A copier 100 fois d'Antoine Dole

à copier cent fois

"Papa m'a dit cent fois d'être un homme, et d'agir comme un homme. Oui mais papa, lequel ? Je veux pas être comme Vincent, n'être fait que de bruits, de cris et de colère. Pourquoi tu m'apprends pas les mots, plutôt ? Les mots qui soulagent, les mots qui apaisent, je voudrais avoir les mots qui soignent, ceux qui ne laissent pas seul. Ceux qui ne me viennent pas quand les choses vont trop loin : "Arrêtez, maintenant, arrêtez, c'est trop." C'est ces mots-là papa, que tu dois me donner la force de dire."

C'est une histoire de violence, d'intolérance, de mots que l'on tait, au plus profond de soi, que l'on se martèle, qui nous lacèrent de l'intérieur. C'est aussi l'histoire d'un père, qui ne trouve pas les mots justes, la bonne attitude, car les parents aussi se plantent. C'est une histoire d'amour.

A copier cent fois est un cri de détresse, un texte court, brut, superbe de sensibilité et de douleur rentrée. Un récit qui nous prend aux tripes, qui nous enferme dans la spirale du harcèlement, dans la peur. Le narrateur est un garçon, à qui son père lui dit sans cesse : "un garçon, ça pleure pas, ça se laisse pas faire." Pourtant ce garçon là pleure tous les jours. Au collège, il se heurte à une bande, qui le harcèle autant moralement que physiquement. Coups, brutalités, insultes, rien ne nous est épargné et c'est simplement la réalité endurée par cet adolescent qui nous est décrite. Une réalité décrite par bleus et coups sur son corps. Une vie vécue comme une ombre, un corps qui aimerait se faire oublier, car sans cesse raillé pour sa différence. Si l'homosexualité est très peu évoquée, elle est en filigrane tout le long de ce récit. Et ici elle équivaut à un quotidien marqué par la honte et l'enfer pour le narrateur.

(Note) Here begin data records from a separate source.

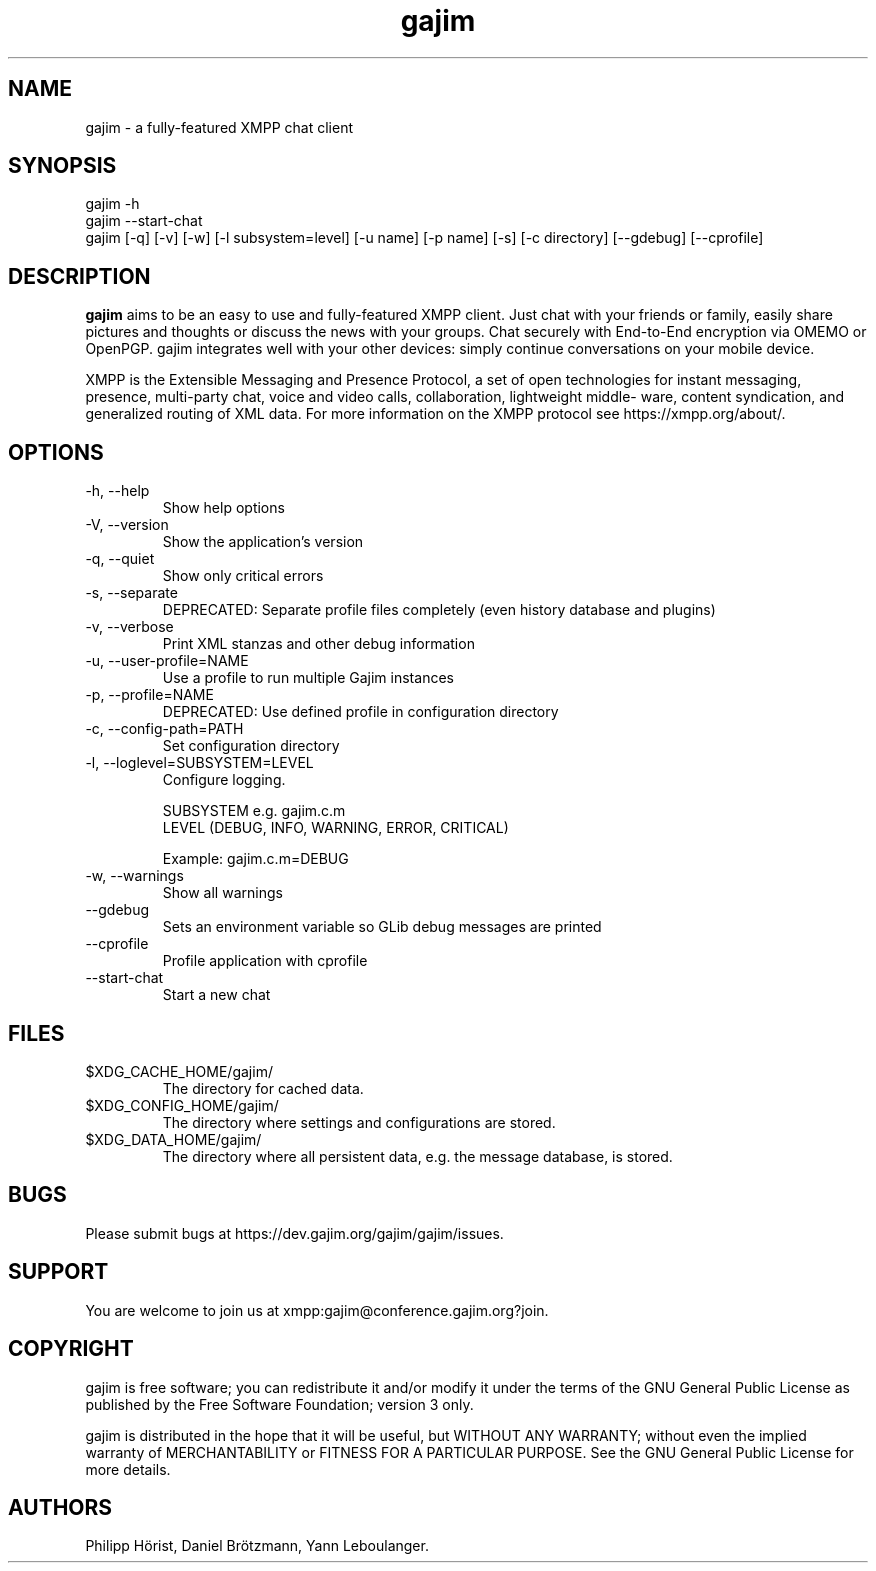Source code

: .\" Automatically generated by Pandoc 3.1.11.1
.\"
.TH "gajim" "1" "June 2025" "" "Manual"
.SH NAME
gajim \- a fully\-featured XMPP chat client
.SH SYNOPSIS
gajim \-h
.PD 0
.P
.PD
gajim \-\-start\-chat
.PD 0
.P
.PD
gajim [\-q] [\-v] [\-w] [\-l subsystem=level] [\-u name] [\-p name]
[\-s] [\-c directory] [\-\-gdebug] [\-\-cprofile]
.SH DESCRIPTION
\f[B]gajim\f[R] aims to be an easy to use and fully\-featured XMPP
client.
Just chat with your friends or family, easily share pictures and
thoughts or discuss the news with your groups.
Chat securely with End\-to\-End encryption via OMEMO or OpenPGP.
gajim integrates well with your other devices: simply continue
conversations on your mobile device.
.PP
XMPP is the Extensible Messaging and Presence Protocol, a set of open
technologies for instant messaging, presence, multi\-party chat, voice
and video calls, collaboration, lightweight middle‐ ware, content
syndication, and generalized routing of XML data.
For more information on the XMPP protocol see https://xmpp.org/about/.
.SH OPTIONS
.TP
\f[CR]\-h, \-\-help\f[R]
Show help options
.TP
\f[CR]\-V, \-\-version\f[R]
Show the application\[cq]s version
.TP
\f[CR]\-q, \-\-quiet\f[R]
Show only critical errors
.TP
\f[CR]\-s, \-\-separate\f[R]
DEPRECATED: Separate profile files completely (even history database and
plugins)
.TP
\f[CR]\-v, \-\-verbose\f[R]
Print XML stanzas and other debug information
.TP
\f[CR]\-u, \-\-user\-profile=NAME\f[R]
Use a profile to run multiple Gajim instances
.TP
\f[CR]\-p, \-\-profile=NAME\f[R]
DEPRECATED: Use defined profile in configuration directory
.TP
\f[CR]\-c, \-\-config\-path=PATH\f[R]
Set configuration directory
.TP
\f[CR]\-l, \-\-loglevel=SUBSYSTEM=LEVEL\f[R]
Configure logging.
.RS
.PP
SUBSYSTEM e.g.\ gajim.c.m
.PD 0
.P
.PD
LEVEL (DEBUG, INFO, WARNING, ERROR, CRITICAL)
.PP
Example: gajim.c.m=DEBUG
.RE
.TP
\f[CR]\-w, \-\-warnings\f[R]
Show all warnings
.TP
\f[CR]\-\-gdebug\f[R]
Sets an environment variable so GLib debug messages are printed
.TP
\f[CR]\-\-cprofile\f[R]
Profile application with cprofile
.TP
\f[CR]\-\-start\-chat\f[R]
Start a new chat
.SH FILES
.TP
$XDG_CACHE_HOME/gajim/
The directory for cached data.
.TP
$XDG_CONFIG_HOME/gajim/
The directory where settings and configurations are stored.
.TP
$XDG_DATA_HOME/gajim/
The directory where all persistent data, e.g.\ the message database, is
stored.
.SH BUGS
Please submit bugs at https://dev.gajim.org/gajim/gajim/issues.
.SH SUPPORT
You are welcome to join us at xmpp:gajim\[at]conference.gajim.org?join.
.SH COPYRIGHT
gajim is free software; you can redistribute it and/or modify it under
the terms of the GNU General Public License as published by the Free
Software Foundation; version 3 only.
.PP
gajim is distributed in the hope that it will be useful, but WITHOUT ANY
WARRANTY; without even the implied warranty of MERCHANTABILITY or
FITNESS FOR A PARTICULAR PURPOSE.
See the GNU General Public License for more details.
.SH AUTHORS
Philipp Hörist, Daniel Brötzmann, Yann Leboulanger.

"Mais on s'y fait Sarah, à ce monde qui cogne et qui heurte, c'est celui dont on n'avait peur la nuit quand on était petits. Quand ma mère me disait que les monstres n'existaient pas, que fallait pas avoir peur, c'était pas vrai Sarah. Ces monstres-là, ils existent, moi j'en ai rencontré. On s'y fait et c'est le pire, on s'habitue à tout."

Son père, par son mutisme et son apparente incompréhension, le maintient dans un état de honte et de culpabilité. Son père, qui lui dit qu'être un "vrai" homme, c'est quelqu'un qui agit, qui rend les coups... Un jour, ce sont les coups de trop, les marques sur le corps que son père va voir et va questionner, ce sont les blâmes de son père à anticiper, les même mots, ordres égrenés, d'être fort, de se battre, de se défendre, de faire mal à son tour... Car pour le père, c'est sûr, son "fils sera pas pédé". Le mal-être étouffe le narrateur, et l'idée du suicide, s'il n'est pas clairement énoncé, s'immisce doucement...

Un texte dur, un roman nécessaire où la plume d'Antoine Dole, à la fois incisive et sensible, tour à tour délicate et crue, fait monter l'émotion vers un final superbe sur les mots qu'un père va enfin apprendre à dire. Un instant de vie précieux, beau et percutant.